Superb captures mate.  Love 'em all for different reasons.


----------



## Graeme Edwards (17 Jun 2009)

Cheers dude's, im really lucky where I live. 

Ill be putting more pictures up as the summer goes on. Im hitting the photography hard  8)


----------



## oldwhitewood (17 Jun 2009)

Really good images, love the first one, what camera do you use a 5D?


----------



## Graeme Edwards (17 Jun 2009)

Cheers Neil...

5D? Pahh, im on the now retro 350D with 28-70 kit lens off my even older school 35mm Canon T2 rebal  8) 

Yup, no one cansay to me "all the gear no idea" lol.
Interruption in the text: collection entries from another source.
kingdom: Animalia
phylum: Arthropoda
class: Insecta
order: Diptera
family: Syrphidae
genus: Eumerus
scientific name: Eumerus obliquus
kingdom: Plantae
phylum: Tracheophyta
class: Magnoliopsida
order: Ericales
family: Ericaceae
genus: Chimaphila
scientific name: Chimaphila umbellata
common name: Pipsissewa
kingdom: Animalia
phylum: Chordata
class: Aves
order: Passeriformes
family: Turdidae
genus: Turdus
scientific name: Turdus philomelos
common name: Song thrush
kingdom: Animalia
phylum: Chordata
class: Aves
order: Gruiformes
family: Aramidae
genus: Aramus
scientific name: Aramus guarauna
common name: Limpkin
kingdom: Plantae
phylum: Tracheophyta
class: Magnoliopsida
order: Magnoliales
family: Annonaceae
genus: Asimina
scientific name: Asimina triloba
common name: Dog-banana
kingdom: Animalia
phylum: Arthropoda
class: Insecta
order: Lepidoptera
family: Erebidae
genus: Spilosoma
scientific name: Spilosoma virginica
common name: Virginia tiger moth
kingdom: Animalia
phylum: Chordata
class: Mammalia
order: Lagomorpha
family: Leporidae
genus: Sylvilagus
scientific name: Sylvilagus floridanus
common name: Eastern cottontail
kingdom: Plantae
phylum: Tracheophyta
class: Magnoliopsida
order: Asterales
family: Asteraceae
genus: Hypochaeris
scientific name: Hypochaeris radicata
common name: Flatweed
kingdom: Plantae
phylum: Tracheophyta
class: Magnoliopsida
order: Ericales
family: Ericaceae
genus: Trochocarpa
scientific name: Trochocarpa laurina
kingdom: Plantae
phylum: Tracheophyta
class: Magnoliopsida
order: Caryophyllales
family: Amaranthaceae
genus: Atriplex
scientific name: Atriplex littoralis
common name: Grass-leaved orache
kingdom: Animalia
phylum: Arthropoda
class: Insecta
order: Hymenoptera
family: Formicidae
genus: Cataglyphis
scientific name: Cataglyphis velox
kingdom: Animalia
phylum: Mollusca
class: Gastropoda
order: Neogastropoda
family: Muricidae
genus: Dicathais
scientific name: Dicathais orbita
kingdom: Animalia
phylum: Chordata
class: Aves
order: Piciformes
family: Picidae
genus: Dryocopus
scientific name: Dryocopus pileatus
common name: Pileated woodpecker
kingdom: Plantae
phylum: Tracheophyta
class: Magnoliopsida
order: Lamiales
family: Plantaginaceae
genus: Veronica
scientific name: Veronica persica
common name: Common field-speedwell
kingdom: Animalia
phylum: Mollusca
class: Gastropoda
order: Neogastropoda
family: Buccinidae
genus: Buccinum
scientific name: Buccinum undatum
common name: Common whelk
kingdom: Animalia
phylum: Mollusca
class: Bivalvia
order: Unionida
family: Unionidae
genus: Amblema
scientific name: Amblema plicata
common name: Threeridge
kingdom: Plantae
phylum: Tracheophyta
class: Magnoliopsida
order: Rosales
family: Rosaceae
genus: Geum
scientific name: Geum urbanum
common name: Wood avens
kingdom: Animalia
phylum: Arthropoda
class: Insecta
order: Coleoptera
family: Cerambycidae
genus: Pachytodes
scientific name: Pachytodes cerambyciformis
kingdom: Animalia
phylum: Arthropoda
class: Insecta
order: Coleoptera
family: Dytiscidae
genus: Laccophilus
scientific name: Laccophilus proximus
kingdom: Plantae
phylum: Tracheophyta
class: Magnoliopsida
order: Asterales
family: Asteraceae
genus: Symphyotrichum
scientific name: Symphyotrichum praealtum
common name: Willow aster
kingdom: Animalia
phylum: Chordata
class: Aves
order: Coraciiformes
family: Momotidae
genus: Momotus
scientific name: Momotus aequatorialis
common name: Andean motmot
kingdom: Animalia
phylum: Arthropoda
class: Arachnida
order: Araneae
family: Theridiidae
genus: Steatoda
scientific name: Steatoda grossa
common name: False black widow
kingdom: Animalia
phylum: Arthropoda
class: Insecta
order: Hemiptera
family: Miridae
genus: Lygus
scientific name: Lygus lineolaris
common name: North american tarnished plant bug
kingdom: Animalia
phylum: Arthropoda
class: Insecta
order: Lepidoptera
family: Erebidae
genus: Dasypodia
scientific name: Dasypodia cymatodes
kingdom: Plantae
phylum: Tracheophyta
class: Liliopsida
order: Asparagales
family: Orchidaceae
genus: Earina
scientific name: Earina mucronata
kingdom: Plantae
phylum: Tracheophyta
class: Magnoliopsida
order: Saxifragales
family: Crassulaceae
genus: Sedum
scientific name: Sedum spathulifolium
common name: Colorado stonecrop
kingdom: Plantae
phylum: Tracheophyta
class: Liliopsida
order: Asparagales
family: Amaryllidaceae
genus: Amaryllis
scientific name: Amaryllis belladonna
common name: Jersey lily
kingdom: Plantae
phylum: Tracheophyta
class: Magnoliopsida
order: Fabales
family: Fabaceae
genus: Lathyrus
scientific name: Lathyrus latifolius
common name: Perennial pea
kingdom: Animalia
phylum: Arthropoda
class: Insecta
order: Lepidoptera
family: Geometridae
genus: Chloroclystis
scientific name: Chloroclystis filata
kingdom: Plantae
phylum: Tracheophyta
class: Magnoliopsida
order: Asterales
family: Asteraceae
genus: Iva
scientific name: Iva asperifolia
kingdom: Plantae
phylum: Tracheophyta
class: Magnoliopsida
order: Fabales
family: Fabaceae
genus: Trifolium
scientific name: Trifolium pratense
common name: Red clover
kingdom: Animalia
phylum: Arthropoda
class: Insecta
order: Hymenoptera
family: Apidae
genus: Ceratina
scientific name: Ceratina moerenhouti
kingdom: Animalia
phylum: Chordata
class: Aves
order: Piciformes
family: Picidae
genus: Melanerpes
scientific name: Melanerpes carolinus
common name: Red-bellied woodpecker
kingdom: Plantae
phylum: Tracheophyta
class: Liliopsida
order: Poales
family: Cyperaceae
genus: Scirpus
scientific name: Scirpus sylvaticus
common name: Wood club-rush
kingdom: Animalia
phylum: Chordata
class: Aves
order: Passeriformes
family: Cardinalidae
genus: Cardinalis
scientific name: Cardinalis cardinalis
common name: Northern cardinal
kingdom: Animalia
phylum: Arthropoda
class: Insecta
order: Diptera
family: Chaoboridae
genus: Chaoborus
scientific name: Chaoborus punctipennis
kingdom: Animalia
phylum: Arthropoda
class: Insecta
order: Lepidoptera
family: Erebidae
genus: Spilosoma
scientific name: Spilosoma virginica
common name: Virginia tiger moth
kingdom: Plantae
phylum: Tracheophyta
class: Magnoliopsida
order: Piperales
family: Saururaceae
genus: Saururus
I do what I can with what I have.


----------



## oldwhitewood (17 Jun 2009)

Just goes to show it's about the photographer not the gear.


----------



## George Farmer (17 Jun 2009)

oldwhitewood said:
			
		

> Just goes to show it's about the photographer not the gear.


My sentiments exactly.  

Some of us, i.e. me and Dan, make fun out of Graeme for his 'old-skool' gear but we're just jealous really....

Keep up the good work, Graeme.  Looking forward to seeing more work from you and hopefully meeting up again in the not-too-distant future for a photo exped somewhere.


----------



## Graeme Edwards (17 Jun 2009)

Nice one guys, thanks for that. 

I do try my best, but im forced to. Maybe its something we should all do. Pick a lens and only take that one when you head out. This way your forced to learn how to compose the best you can with that lens. A self challenge I guess.

Cheers.


----------



## George Farmer (17 Jun 2009)

Agreed mate.  Learning to zoom with your feet is an important lesson.  I did a whole practice wedding shoot with my nifty fifty recently.


----------



## Dan Crawford (18 Jun 2009)

Graeme Edwards said:
			
		

> Yup, no one can say to me "all the gear no idea" lol. I do what I can with what I have.


Where have i heard that before  so true though, i don't have a clue, all the gear and absolutely no idea!


----------



## Dave Spencer (18 Jun 2009)

Graeme Edwards said:
			
		

> Yup, no one cansay to me "all the gear no idea" lol. I do what I can with what I have.



OK then, "no gear and no idea".   

Graeme, you set them up, and I`ll stick them in the back of the net.   

Dave.


----------



## oldwhitewood (25 Jun 2009)

Graeme Edwards said:
			
		

> Nice one guys, thanks for that.
> 
> I do try my best, but im forced to. Maybe its something we should all do. Pick a lens and only take that one when you head out. This way your forced to learn how to compose the best you can with that lens. A self challenge I guess.
> 
> Cheers.



I'd  by no means call myself that good a photographer but I found when I stuck to using prime lenses it really helped with composing shots and also moving around, getting in close to stuff etc. Often I guess limiting yourself forces you to get better. 

I still love the 50mm prime I have but Nikon have brought an affordable 35mm f1.8 out which I'm quite keen to have. So skint at the moment though so I can't really get it. At the moment I'm using rangefinders/film so my D40 is gathering dust.


----------